Lost in Translation
“I have to leave, but I don’t want to.”
“Then stay here… With me. We’ll start a jazz band.”
While I was watching Lost in Translation, I was often restless and fidgety, but not in an impatient way. I had the feeling that I had during certain parts of Noah Baumbach’s Kicking and Screaming where the characters despair of not knowing what to with their lives. As Chris Eigeman said in that movie, as a recent college graduate who realizes that once you finish school, you suddenly transform from a scholar on the brink of reaching your full potential, to an aimless loser adding yourself to the end of the unemployment line, “I wish I was just retiring. Like I worked for 50 years, and I was coming home after a lifetime of accomplishment.”
That aimless feeling is in every scene in Lost in Translation, where Scarlett Johanasson doesn’t know why she is where she is in life, and would hate to spend the rest of her time as a traveling wife to a successful photographer. Personally, I could understand her plight even more than Murray, who is stuck in Japan as a semi-washed up actor picking up a huge paycheck for a whiskey ad. The scenes with him attempting to fulfill the director’s wishes in the different ways to hold the whiskey glass to the looks he gives to the photographer trying to get him to act out other famous actor’s poses are genius, but more for the ways that Murray doesn’t do his expected routine, and uses the opportunity to express his gentle acceptance of his loss of control of his own life. He would express embarrassment to the multitude of people around him, if only he thought they might understand what he was trying to say.
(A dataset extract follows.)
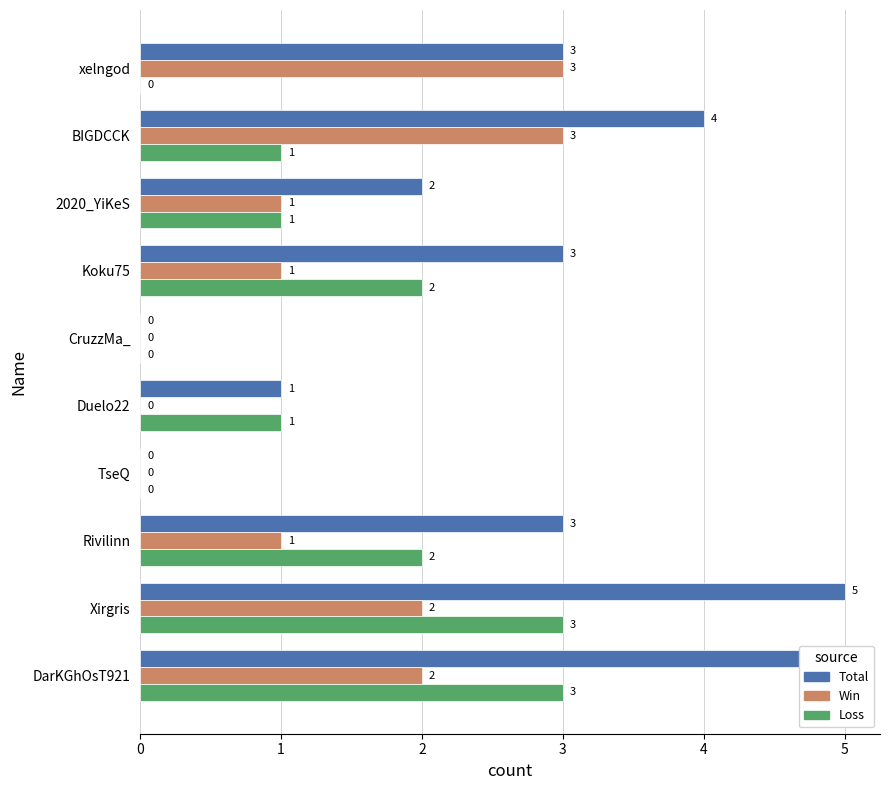

Rank the categories by Win value from highest to lowest.

xelngod, BIGDCCK, Xirgris, DarKGhOsT921, 2020_YiKeS, Koku75, Rivilinn, CruzzMa_, Duelo22, TseQ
There’s also a bit of John Boorman’s Hell in the Pacific, where Lee Marvin and Toshiro Mifune are stuck on an island by themselves during WWII and neither know each other’s language. Boorman chose not to subtitle Mifune as he spoke Japanese to recreate for the audience the confusion that Marvin was going through. Murray has the same issue in Lost in Translation, as there are many scenes where he is forced to nod and smile, at first attempting to make an effort to understand what is being said through gestures or translators, and then as frustration sets in, trying to make a joke of it, to eventually not even bothering. Of course, this is a none-too-subtle analogy for how lost he is in his home life, where he seems not needed by a wife and kids who have learned to live without him, but somehow want to continue to pretend that they are a traditional family.
Basically each scene is a variation on itself, where Murray and Johansson give longing looks at each other, but not sexual looks, more of an understanding that they are in completely different points in their lives, but in the same points in their cycle of repetition. There’s little of actual importance that is expressed verbally, but this is one of the only movies I’ve ever seen, that doesn’t feel the need to have characters spout constantly witty dialogue to successfully establish a close bond between people. It has an odd realism in that fact because often, in real life, it’s more the mutual experience that draws people together, and it doesn’t have to be a series of monumental events, rather than some profound insight that they find in one another.
There’s a scene in a strip club that is the only reason the film got an R rating, and even though it doesn’t have any purpose on the movie, and results in a nice, but easy joke, I think if it had been cut it would have lost the casual dreaminess that is the mood of each scene.